Monday 2 April 2012

teach them to code

fascinating piece here tweeted by Jack of Kent, on computer education, saying that for the future children should be taught to code, and to understand the concepts that go with it.  Absolutely spot on.  Apparently if you are in your 30s you may well have been taught Logo programming at school - were you?  perhaps my children were.  No clue.  But schools gave that up and started training pupils to ouse Microsoft Word.  If I could learn to use that when I was pushing 40 then it does not seem to be a good use of schools' time,and from what I have seen of computer labs in schools they are expensive suites which teach children nothing.  It seems bizarre to me that you take the sophisticated games consoles many children have away from them at the door and sit them down in front of a big box and show them how to word-process.  I would like to learn code myself, but it would probably be beyond me.  I tried to do something with Unix command lines the other week, and it stumped me.

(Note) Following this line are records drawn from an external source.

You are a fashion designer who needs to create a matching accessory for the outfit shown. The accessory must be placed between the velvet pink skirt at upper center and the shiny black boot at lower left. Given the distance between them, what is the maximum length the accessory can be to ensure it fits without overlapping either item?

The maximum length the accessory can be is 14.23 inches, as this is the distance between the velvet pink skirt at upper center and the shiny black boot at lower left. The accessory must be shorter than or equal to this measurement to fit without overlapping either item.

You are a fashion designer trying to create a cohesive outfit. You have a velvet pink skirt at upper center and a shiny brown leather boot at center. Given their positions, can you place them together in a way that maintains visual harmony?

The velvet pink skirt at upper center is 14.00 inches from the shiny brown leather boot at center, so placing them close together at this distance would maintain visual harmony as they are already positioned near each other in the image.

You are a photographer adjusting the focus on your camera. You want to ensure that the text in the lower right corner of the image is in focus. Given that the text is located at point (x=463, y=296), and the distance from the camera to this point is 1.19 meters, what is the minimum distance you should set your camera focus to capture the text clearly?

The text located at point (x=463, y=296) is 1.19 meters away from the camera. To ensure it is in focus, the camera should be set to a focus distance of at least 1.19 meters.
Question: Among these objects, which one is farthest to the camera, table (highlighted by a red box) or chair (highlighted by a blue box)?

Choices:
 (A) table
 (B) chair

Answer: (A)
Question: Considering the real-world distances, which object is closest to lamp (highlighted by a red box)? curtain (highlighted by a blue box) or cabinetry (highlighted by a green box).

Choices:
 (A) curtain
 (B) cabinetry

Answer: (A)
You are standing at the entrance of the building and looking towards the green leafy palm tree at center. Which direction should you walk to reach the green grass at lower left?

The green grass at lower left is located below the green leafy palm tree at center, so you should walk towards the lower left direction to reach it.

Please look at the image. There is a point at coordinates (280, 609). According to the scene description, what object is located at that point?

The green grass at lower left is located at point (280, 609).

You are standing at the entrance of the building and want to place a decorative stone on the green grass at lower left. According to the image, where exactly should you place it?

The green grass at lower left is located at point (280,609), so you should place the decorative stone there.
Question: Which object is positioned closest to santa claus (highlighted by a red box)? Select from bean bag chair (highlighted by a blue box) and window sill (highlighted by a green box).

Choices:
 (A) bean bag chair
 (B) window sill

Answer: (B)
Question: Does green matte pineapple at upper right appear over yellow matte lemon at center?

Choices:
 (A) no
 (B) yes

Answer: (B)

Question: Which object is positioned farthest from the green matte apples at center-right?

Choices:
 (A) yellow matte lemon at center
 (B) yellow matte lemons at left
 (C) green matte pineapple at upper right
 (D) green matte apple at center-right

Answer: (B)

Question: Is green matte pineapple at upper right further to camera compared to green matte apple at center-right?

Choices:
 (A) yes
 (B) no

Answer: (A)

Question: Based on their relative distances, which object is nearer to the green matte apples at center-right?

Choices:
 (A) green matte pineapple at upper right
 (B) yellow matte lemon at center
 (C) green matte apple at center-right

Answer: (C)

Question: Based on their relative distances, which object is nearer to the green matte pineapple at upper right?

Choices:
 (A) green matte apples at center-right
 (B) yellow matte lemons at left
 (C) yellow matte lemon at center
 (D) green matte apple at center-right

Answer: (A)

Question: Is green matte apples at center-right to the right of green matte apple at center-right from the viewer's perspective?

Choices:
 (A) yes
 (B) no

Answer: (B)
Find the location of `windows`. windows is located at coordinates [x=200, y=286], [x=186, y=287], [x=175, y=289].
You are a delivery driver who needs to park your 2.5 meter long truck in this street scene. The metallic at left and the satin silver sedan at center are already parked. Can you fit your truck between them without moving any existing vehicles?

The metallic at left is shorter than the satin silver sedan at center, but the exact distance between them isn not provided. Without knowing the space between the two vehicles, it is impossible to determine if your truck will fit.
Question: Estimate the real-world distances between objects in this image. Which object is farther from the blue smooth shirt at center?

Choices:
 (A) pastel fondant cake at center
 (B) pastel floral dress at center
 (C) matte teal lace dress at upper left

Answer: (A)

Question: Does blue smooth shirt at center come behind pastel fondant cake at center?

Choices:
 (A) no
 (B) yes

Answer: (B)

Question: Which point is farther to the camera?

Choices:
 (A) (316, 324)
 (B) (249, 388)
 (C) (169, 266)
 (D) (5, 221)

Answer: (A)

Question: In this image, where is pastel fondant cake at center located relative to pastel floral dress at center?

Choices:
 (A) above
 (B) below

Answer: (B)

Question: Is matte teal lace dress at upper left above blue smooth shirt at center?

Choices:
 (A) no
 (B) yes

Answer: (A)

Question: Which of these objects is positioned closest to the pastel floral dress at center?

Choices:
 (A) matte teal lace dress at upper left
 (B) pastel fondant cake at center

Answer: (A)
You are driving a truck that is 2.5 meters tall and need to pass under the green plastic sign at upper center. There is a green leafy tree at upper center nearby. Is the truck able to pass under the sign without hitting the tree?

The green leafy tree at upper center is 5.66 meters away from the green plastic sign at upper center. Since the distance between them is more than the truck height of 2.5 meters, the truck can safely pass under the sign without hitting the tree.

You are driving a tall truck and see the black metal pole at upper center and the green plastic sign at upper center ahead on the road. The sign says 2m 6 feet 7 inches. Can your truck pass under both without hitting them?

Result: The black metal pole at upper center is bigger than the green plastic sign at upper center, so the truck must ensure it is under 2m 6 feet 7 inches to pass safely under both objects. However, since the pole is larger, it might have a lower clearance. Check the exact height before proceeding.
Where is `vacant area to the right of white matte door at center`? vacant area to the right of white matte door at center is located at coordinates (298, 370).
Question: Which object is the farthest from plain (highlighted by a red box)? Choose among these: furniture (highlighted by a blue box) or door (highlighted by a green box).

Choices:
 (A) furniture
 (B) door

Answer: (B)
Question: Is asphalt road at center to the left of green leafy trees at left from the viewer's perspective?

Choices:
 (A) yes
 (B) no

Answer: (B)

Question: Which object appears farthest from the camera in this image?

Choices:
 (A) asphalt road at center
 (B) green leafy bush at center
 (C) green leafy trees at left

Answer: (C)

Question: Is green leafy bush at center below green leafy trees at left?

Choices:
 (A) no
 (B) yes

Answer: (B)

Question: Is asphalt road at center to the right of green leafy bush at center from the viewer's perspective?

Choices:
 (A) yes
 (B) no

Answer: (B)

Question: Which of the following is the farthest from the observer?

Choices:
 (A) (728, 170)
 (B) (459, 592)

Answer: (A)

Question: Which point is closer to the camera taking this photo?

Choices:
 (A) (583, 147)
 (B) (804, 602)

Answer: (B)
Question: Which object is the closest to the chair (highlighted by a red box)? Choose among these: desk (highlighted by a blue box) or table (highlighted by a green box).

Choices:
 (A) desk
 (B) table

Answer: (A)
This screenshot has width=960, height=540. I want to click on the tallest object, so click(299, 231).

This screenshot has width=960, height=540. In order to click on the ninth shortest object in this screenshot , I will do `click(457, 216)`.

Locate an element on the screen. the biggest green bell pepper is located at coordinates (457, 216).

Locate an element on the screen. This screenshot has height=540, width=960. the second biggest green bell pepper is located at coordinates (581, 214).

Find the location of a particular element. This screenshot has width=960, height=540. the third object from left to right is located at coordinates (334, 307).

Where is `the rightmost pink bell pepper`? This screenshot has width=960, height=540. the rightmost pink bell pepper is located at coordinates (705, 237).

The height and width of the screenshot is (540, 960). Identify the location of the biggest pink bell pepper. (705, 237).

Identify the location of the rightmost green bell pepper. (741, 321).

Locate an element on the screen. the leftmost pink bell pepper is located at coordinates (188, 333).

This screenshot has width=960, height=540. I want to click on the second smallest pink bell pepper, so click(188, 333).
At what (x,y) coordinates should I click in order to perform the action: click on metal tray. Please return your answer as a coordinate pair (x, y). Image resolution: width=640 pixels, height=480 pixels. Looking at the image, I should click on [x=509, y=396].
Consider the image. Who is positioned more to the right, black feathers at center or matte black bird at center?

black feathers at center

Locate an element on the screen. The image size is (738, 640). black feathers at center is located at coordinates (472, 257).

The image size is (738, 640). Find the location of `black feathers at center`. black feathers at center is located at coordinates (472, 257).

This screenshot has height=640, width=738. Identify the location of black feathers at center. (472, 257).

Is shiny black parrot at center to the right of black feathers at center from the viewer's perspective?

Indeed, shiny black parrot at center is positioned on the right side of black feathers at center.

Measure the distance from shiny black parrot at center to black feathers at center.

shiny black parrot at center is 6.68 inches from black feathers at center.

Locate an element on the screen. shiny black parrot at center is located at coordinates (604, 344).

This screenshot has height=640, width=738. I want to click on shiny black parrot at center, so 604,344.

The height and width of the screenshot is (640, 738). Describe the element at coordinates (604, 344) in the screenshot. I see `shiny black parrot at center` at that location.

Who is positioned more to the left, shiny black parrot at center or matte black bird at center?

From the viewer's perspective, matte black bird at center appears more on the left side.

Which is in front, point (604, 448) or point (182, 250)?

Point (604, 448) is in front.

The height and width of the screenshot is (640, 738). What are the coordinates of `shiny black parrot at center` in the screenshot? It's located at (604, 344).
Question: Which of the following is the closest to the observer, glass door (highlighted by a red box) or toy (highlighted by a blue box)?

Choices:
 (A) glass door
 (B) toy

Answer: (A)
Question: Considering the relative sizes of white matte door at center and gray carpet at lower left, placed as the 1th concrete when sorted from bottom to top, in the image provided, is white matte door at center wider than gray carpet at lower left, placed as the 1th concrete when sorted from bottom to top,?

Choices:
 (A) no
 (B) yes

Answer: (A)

Whatever happens to the future education of our children in technology - -and we should all care about that - it seems to be vitally important that older people use technology too.  Skype and Face Time have made it begun to seem odd to have a telephone conversation with someone you can't see.  Yesterday I was talking to my sister, and she described some rather odd papier mache sculptures she had been given, and was able to show them to me at the same time.  I hope and believe that my generation will not back away from new developments and new communication technologies, though it is something that older people often do.  If my mother could see her great-grandchildren on Skype, and see family pictures on Facebook, she would get great joy from it.  But for now, at least, she cannot, and has set her face against it.  In recent years she has had a computer and used email, but she decided she couldn't cope with it any more because it was "too stressful", which was sad.  How to help older people get the undoubted benefits of technology, especially for the ones who can't easily travel or even leave home?  There must be some ideas out there.

2 comments:

Jonathan said...

I am round about that age, and I was taught Logo at school, then BBC Basic. Logo was just a couple of sessions, there isn't much to it; BBC Basic was what I spent most of my time on.

These days, if someone is starting out on programming, I would probably suggest Ruby as a good first language to learn.

Anonymous said...

The programming jobs that brought many of us to Reading and Berkshire have gone to India.